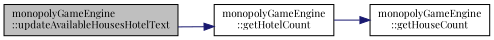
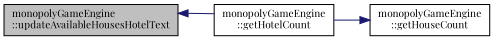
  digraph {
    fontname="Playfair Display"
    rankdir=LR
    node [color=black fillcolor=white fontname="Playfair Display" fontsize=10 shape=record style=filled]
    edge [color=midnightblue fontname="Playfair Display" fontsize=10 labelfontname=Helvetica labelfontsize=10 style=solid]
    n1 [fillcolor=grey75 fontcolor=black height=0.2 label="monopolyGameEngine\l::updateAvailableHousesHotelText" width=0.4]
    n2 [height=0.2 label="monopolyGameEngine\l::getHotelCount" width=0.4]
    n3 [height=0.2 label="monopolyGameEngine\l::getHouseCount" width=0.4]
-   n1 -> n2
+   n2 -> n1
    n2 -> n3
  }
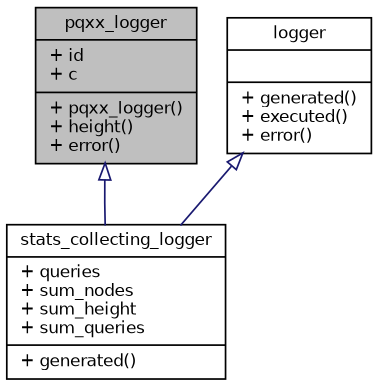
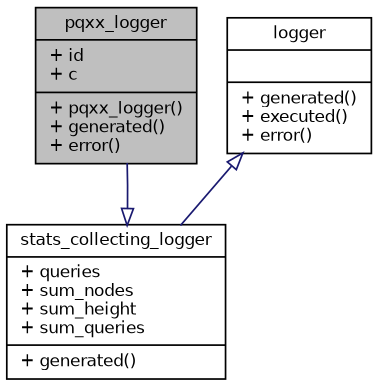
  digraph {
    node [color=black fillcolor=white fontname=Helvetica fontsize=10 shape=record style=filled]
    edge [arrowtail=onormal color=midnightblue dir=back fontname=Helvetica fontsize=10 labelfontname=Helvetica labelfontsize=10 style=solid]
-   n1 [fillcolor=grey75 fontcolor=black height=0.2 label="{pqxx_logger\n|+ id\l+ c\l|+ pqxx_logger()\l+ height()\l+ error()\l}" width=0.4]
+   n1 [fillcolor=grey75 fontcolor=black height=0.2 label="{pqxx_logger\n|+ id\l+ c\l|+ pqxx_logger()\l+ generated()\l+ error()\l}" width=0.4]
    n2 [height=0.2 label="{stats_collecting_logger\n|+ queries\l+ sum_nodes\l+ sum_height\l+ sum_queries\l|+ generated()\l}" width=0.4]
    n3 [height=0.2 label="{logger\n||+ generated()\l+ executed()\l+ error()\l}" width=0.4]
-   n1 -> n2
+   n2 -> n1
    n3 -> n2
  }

◆ ◆ ◆ ◆ ◆

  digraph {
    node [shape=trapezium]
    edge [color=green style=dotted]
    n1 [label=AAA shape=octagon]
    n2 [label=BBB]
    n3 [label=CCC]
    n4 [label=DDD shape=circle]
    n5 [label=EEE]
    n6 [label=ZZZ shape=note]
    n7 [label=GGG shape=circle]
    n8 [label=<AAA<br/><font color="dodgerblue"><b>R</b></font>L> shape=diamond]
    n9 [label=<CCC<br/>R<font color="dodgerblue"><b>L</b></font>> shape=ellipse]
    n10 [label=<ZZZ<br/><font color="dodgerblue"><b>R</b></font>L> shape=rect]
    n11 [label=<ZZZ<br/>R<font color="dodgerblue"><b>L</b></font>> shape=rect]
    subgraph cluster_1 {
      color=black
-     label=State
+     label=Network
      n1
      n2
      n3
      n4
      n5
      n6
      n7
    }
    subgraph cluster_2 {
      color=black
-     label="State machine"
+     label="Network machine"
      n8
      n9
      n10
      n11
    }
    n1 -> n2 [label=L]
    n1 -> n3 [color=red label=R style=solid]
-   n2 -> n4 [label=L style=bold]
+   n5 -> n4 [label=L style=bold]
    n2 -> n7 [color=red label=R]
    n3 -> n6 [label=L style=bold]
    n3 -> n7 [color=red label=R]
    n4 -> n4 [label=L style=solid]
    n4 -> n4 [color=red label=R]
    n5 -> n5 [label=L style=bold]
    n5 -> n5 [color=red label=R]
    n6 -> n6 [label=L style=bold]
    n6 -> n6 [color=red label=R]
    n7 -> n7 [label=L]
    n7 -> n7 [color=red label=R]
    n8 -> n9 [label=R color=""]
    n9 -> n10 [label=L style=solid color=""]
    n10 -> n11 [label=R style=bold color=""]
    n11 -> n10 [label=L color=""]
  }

◆ ◆ ◆ ◆ ◆

YOUR TASK =
How many lines in the entries above contain the string "dodgerblue"? Reply with the number alone.

CORRECT ANSWER =
4